▸ Problem statement:
Quote each line exactly, from the line that contains "277 115 3713" down to the last line of the listing, and no other lines.

▸ Data extracts:
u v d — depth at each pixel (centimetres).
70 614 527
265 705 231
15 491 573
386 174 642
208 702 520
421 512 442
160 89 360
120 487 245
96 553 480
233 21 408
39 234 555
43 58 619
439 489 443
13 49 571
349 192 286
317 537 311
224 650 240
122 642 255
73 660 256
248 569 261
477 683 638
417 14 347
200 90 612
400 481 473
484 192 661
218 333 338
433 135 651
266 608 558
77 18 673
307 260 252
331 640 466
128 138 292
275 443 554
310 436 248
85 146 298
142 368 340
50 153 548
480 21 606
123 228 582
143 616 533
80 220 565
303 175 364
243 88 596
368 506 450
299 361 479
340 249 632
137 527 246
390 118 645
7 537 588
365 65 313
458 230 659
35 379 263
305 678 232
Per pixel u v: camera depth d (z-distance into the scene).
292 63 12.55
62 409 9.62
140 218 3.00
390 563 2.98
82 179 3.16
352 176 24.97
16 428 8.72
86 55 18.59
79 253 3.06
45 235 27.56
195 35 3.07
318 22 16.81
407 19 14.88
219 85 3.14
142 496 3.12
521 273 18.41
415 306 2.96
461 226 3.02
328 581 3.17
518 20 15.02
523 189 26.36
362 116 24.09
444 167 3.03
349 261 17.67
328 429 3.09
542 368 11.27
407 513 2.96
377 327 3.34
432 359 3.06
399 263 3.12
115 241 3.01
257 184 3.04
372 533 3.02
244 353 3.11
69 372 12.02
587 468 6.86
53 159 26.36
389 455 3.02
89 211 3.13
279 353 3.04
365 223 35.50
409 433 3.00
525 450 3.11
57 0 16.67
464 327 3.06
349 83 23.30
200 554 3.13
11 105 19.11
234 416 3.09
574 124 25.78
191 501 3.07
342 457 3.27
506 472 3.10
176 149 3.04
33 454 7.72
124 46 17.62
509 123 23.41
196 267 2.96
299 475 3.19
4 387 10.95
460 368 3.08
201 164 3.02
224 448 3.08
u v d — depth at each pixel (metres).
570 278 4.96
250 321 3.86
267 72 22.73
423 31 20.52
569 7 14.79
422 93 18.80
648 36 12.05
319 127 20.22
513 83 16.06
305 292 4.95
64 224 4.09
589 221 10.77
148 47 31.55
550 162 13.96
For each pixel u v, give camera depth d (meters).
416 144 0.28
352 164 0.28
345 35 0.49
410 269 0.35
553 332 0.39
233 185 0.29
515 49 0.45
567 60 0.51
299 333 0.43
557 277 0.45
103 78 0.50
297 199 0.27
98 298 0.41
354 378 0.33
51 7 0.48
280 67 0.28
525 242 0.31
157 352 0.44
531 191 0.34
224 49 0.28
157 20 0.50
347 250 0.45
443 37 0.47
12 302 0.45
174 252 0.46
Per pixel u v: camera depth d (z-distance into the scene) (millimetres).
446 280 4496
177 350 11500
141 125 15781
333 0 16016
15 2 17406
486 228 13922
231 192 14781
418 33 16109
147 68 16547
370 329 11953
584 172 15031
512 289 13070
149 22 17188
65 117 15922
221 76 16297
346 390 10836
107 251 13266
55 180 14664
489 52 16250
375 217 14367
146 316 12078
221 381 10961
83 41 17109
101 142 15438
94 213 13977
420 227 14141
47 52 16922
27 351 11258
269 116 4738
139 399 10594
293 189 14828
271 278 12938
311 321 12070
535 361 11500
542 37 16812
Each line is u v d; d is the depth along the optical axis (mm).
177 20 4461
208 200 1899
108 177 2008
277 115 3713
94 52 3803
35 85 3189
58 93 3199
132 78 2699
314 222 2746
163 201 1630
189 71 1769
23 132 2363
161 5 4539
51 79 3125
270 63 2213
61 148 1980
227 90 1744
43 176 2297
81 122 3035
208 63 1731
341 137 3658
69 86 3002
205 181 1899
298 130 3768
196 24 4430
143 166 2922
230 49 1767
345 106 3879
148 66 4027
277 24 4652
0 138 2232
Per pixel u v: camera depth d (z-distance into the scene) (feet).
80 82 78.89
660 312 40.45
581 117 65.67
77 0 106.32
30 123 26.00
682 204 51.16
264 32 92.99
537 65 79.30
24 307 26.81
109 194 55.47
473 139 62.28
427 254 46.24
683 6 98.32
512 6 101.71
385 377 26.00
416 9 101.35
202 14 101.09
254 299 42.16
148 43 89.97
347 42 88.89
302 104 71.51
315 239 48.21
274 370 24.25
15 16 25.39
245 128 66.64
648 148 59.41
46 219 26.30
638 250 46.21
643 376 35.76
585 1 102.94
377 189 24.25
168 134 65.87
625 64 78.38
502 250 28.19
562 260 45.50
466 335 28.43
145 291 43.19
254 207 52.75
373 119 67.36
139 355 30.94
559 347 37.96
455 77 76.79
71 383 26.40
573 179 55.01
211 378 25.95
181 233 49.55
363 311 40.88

▸ Exercise output:
277 115 3713
94 52 3803
35 85 3189
58 93 3199
132 78 2699
314 222 2746
163 201 1630
189 71 1769
23 132 2363
161 5 4539
51 79 3125
270 63 2213
61 148 1980
227 90 1744
43 176 2297
81 122 3035
208 63 1731
341 137 3658
69 86 3002
205 181 1899
298 130 3768
196 24 4430
143 166 2922
230 49 1767
345 106 3879
148 66 4027
277 24 4652
0 138 2232
Per pixel u v: camera depth d (z-distance into the scene) (feet).
80 82 78.89
660 312 40.45
581 117 65.67
77 0 106.32
30 123 26.00
682 204 51.16
264 32 92.99
537 65 79.30
24 307 26.81
109 194 55.47
473 139 62.28
427 254 46.24
683 6 98.32
512 6 101.71
385 377 26.00
416 9 101.35
202 14 101.09
254 299 42.16
148 43 89.97
347 42 88.89
302 104 71.51
315 239 48.21
274 370 24.25
15 16 25.39
245 128 66.64
648 148 59.41
46 219 26.30
638 250 46.21
643 376 35.76
585 1 102.94
377 189 24.25
168 134 65.87
625 64 78.38
502 250 28.19
562 260 45.50
466 335 28.43
145 291 43.19
254 207 52.75
373 119 67.36
139 355 30.94
559 347 37.96
455 77 76.79
71 383 26.40
573 179 55.01
211 378 25.95
181 233 49.55
363 311 40.88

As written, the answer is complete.